Tuesday, January 12, 2016

I Have Two Houses

Divorce is hard on children. They may wish their parents would remarry, even years later. Most children want to keep their connection to both parents but this can be difficult because they can only be with one at a time. The parenting time schedule can be hard on them and when they are with one parent they may miss and worry about the other parent.


I have two houses. Sometimes I live with mom and sometimes I live with dad. I didn’t like having two houses because I like being at my mom’s house more than my dads. I don’t really like living at dad’s house because he makes me eat vegetables and I don’t like his new wife. What I wish more than anything is that my mom and dad would love each other again and be married again. That would make me happier.

It’s confusing and hard to live at two houses because it is hard to know what is going on and when I’m going to be with which parent.

I told my father that living at two houses was hard for me. My parents decided that I could live at my mom’s house and spend time with my dad every other weekend instead. This is great.

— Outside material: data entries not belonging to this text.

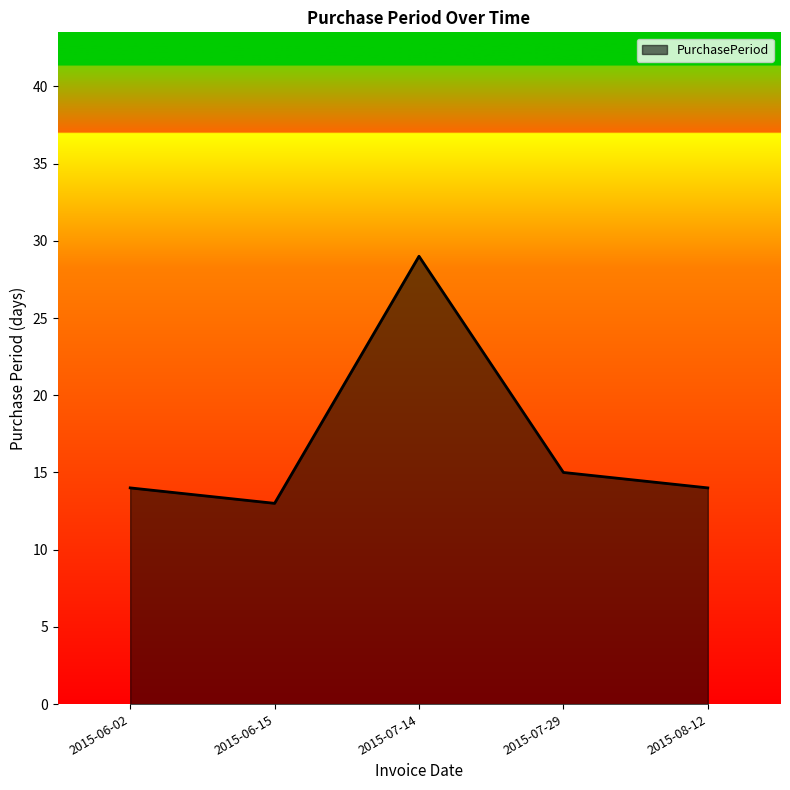

At which category does the chart reach its peak across all series?

2015-07-14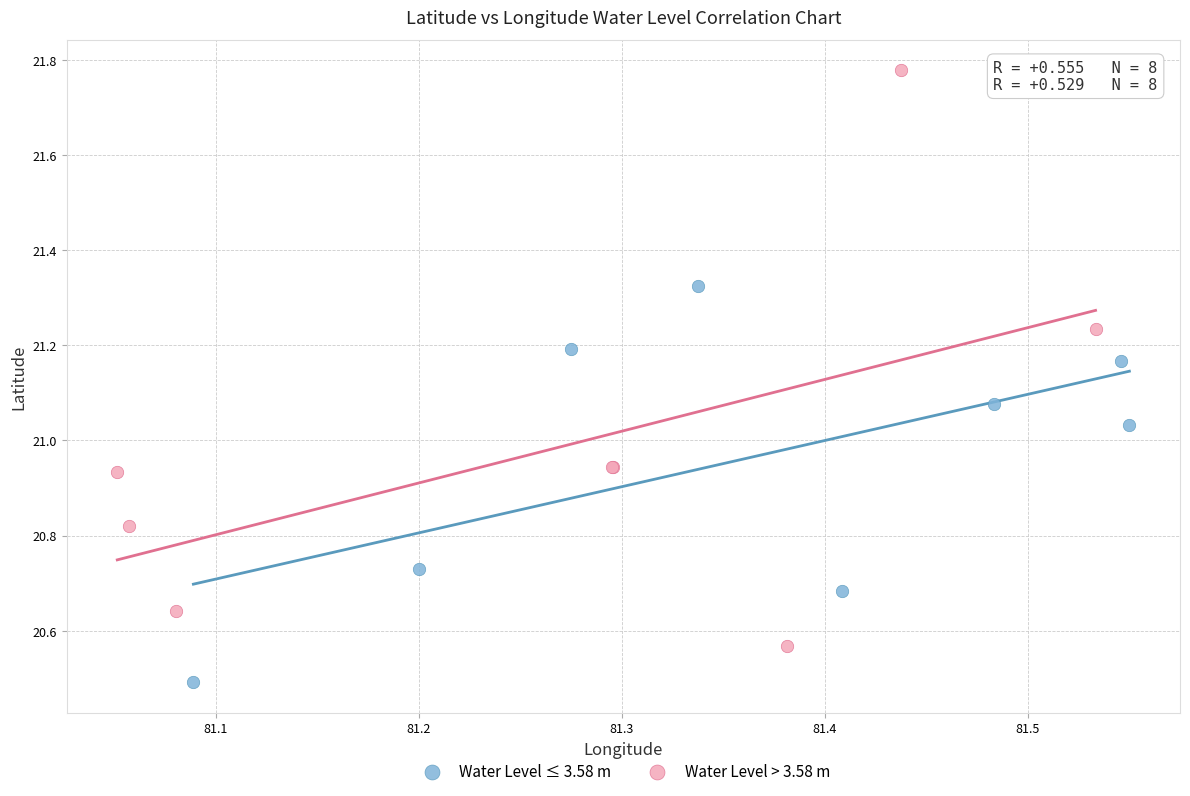

Which series has the largest Y range (max minus min)?

Water Level > 3.58 m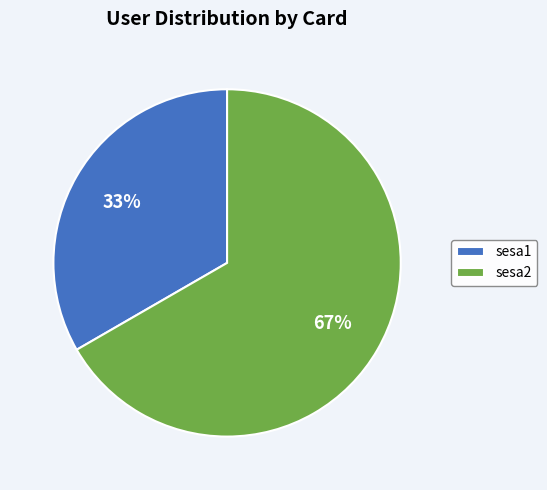

Does any single category account for the majority?

Yes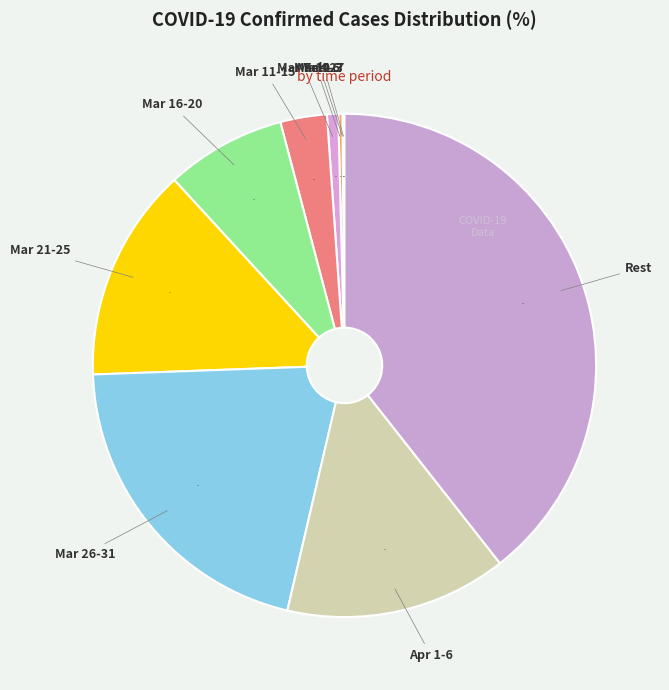

To the nearest percent, what is the difference between the largest and smallest slice percentages?

39%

Now I have one house and know what’s going on.

There is another problem though. When I am with mom the time goes too fast and I worry that I won’t see her on the weekends that I am with dad. Mom says that I get anxious but I don’t know what that word means. I think it means something like worried. I worry about going to my dad’s house, and I am sad the day before I go to his house. When I get to dad’s house I feel sad but I try to hide this because I don’t want him to be upset. I am afraid he will change the schedule back to when I had two houses.

I love mom and dad very much and I don’t want either of them to get upset. It is hard for kids to have divorced parents because at first before we changed the schedule, I only saw mom two days of the week. That was only a little bit of time. I missed her. This was when mom and I lived with mom’s parents. We couldn’t find another house to stay at. Later mom got her house back when dad moved out of it.